De Kamerbrief ‘Informeren over bouwplaats ID en over inhoudingen op het minimumloon,’ dd 30 oktober 2025 (kenmerk: 2025-0000214845)
Schriftelijke vragen
Nummer: 2025D45336, datum: 2025-11-03, bijgewerkt: 2025-11-20 16:58, versie: 2 (versie 1)
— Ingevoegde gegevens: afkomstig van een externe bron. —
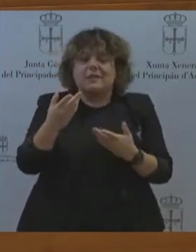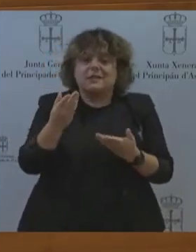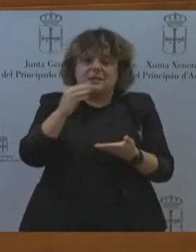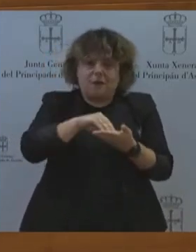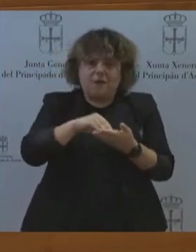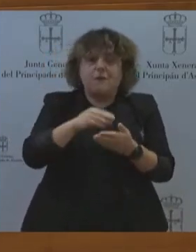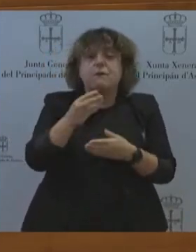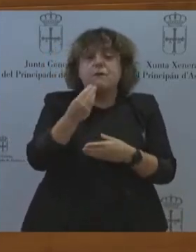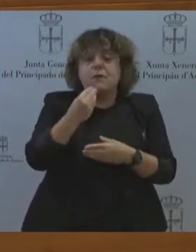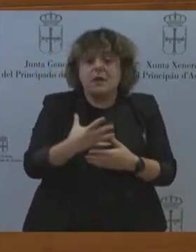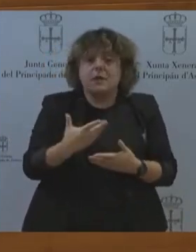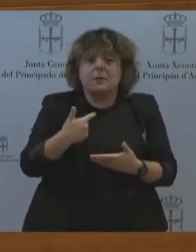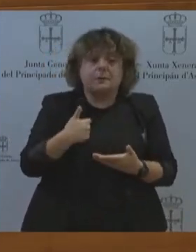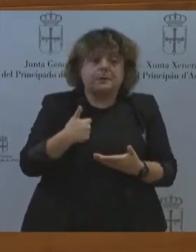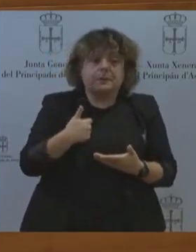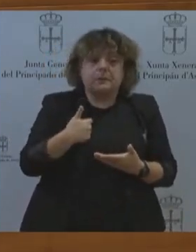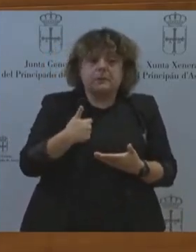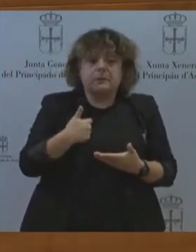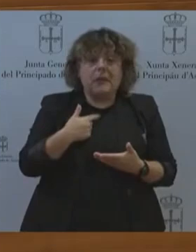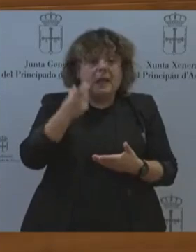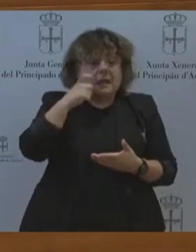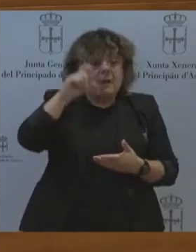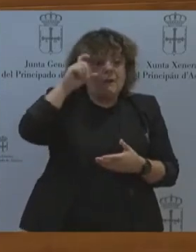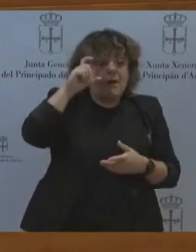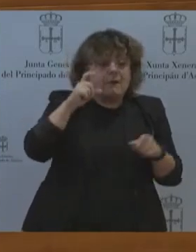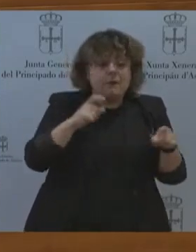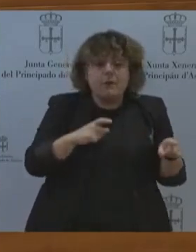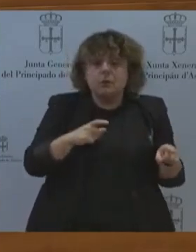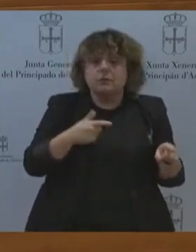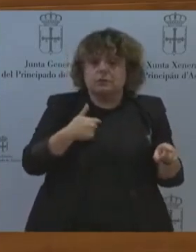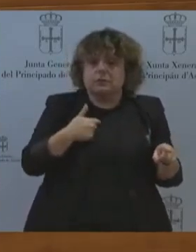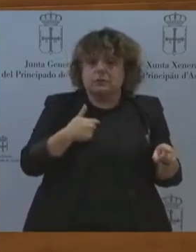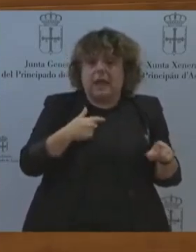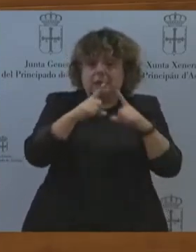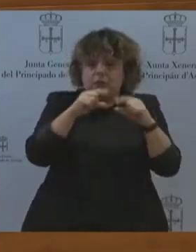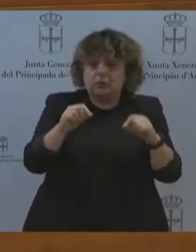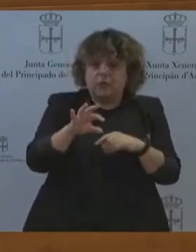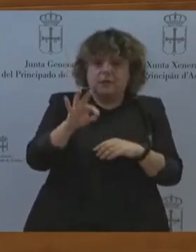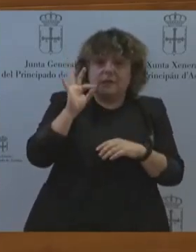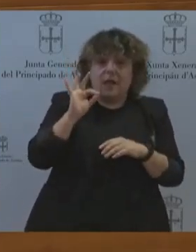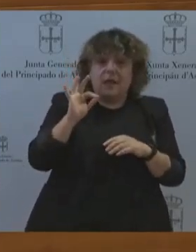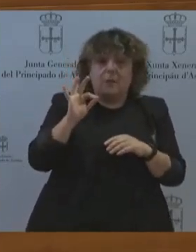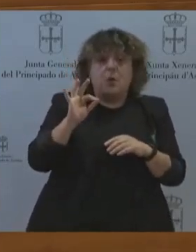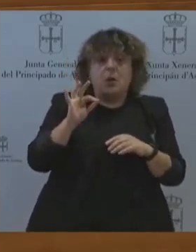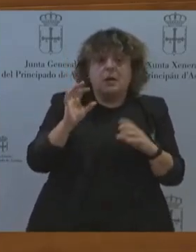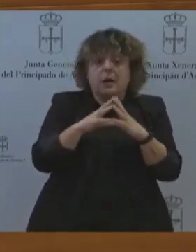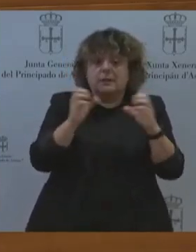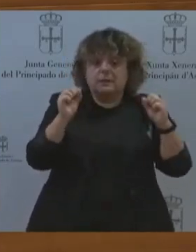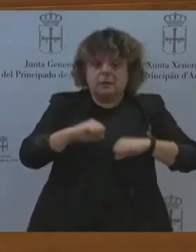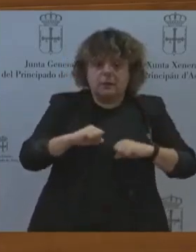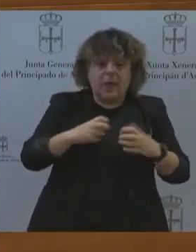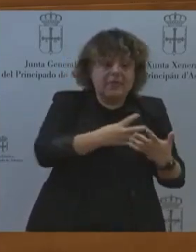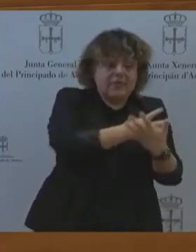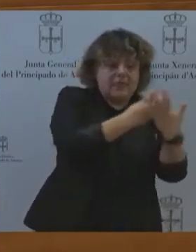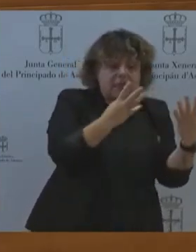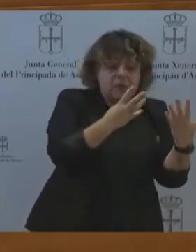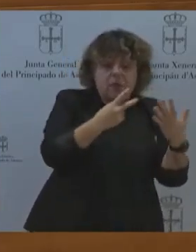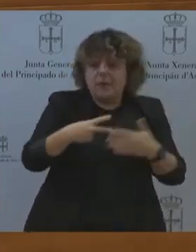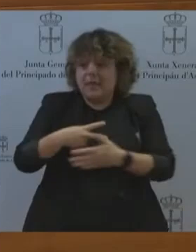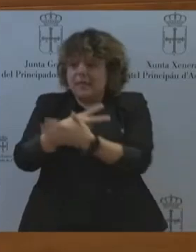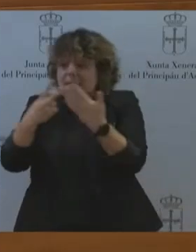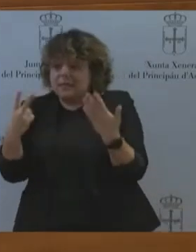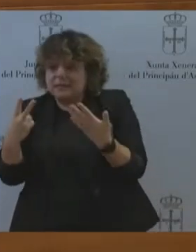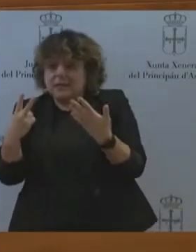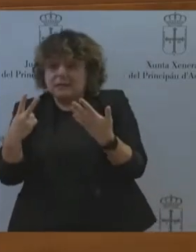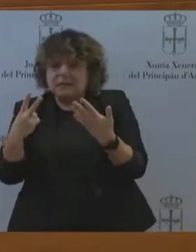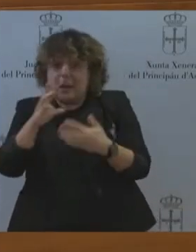por el entendimiento entre las dos grandes fuerzas. Sus 19 diputados y los 17 del PP hacen 36, que son el 80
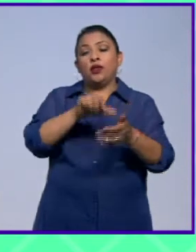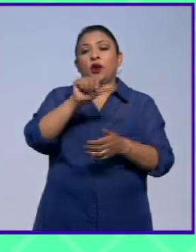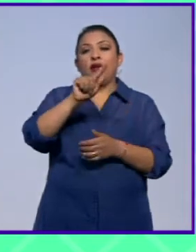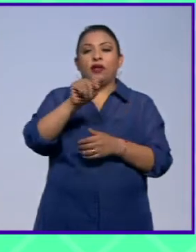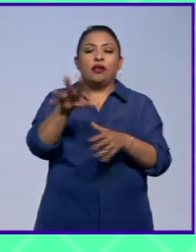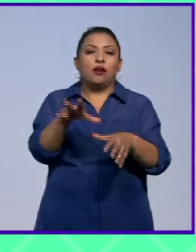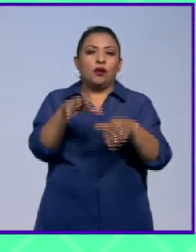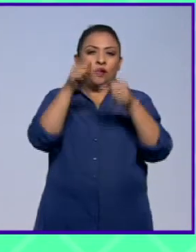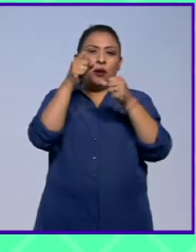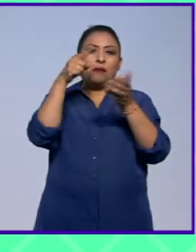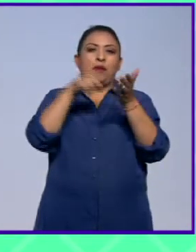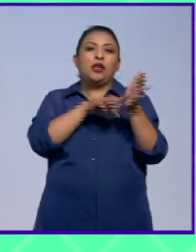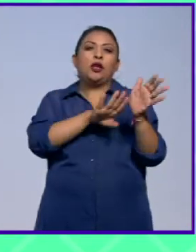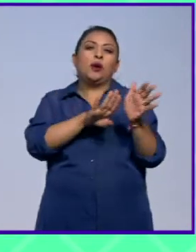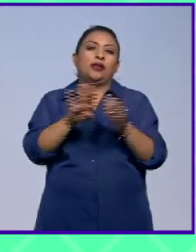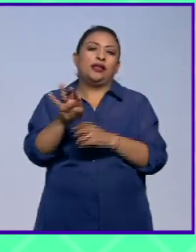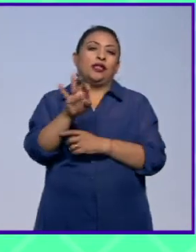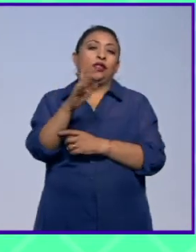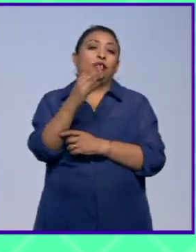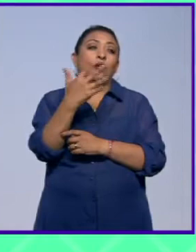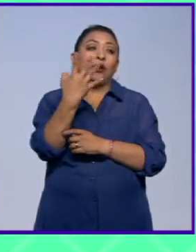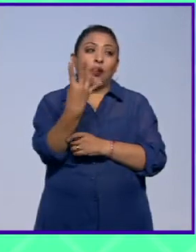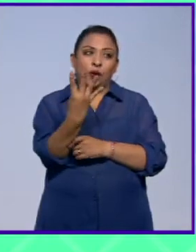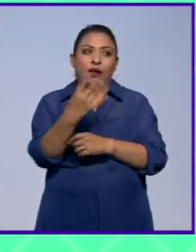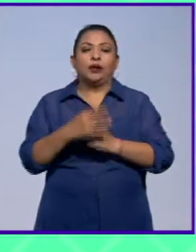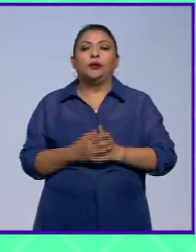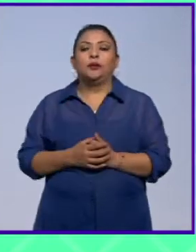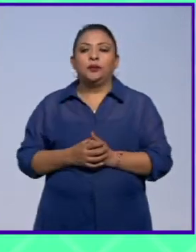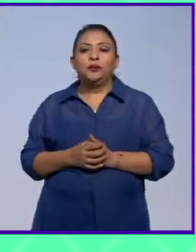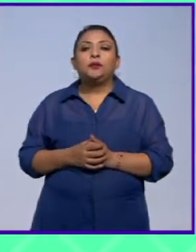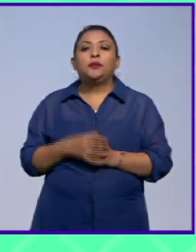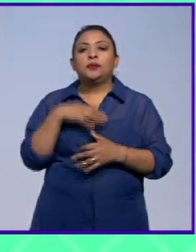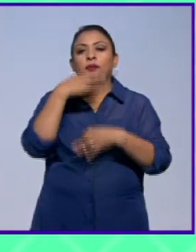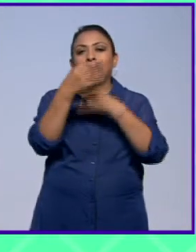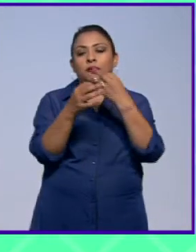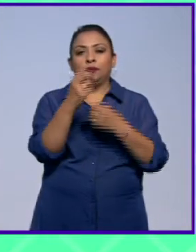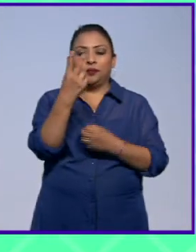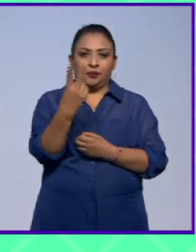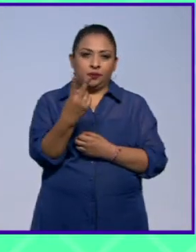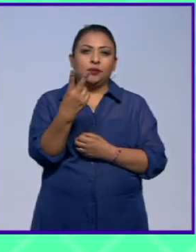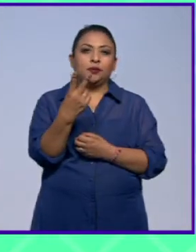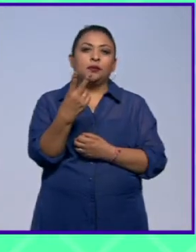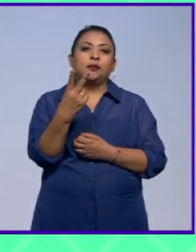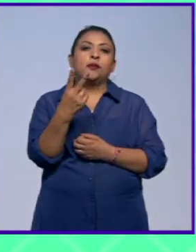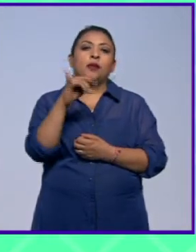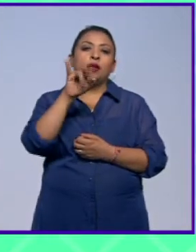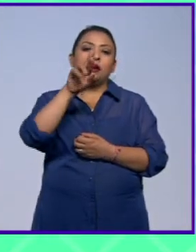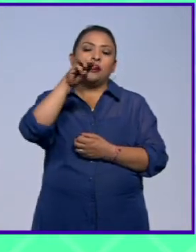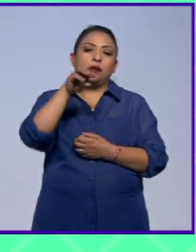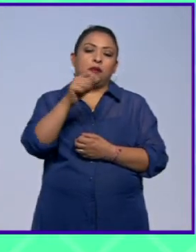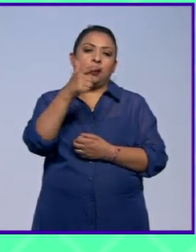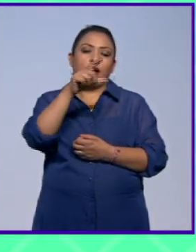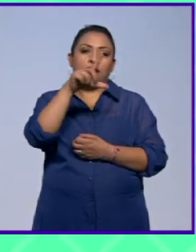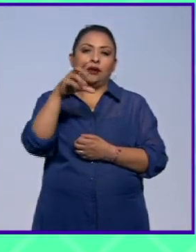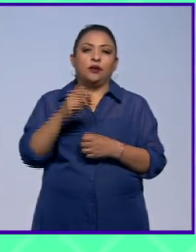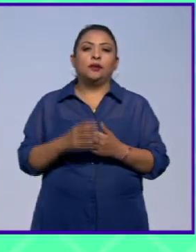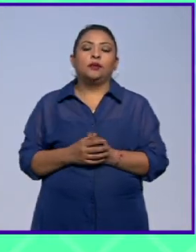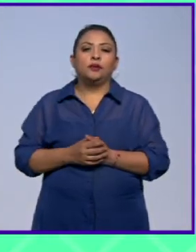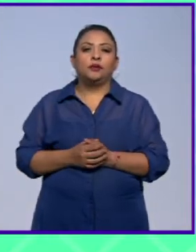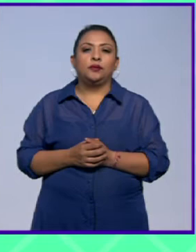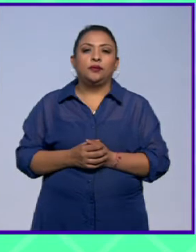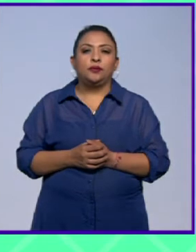adquirió en 1954 Noticias 22 Irma Gallo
Directe link naar document (.pdf), link naar pagina op de Tweede Kamer site, officiële HTML versie (kv-tk-2025Z19373).
Gerelateerde personen:- Eerste ondertekenaar: I.G. Saris, Tweede Kamerlid (Ooit Nieuw Sociaal Contract kamerlid)
- Mede ondertekenaar: J.P. Dijk, Tweede Kamerlid (SP)
- Mede ondertekenaar: M.H. Patijn, Tweede Kamerlid (GroenLinks-PvdA)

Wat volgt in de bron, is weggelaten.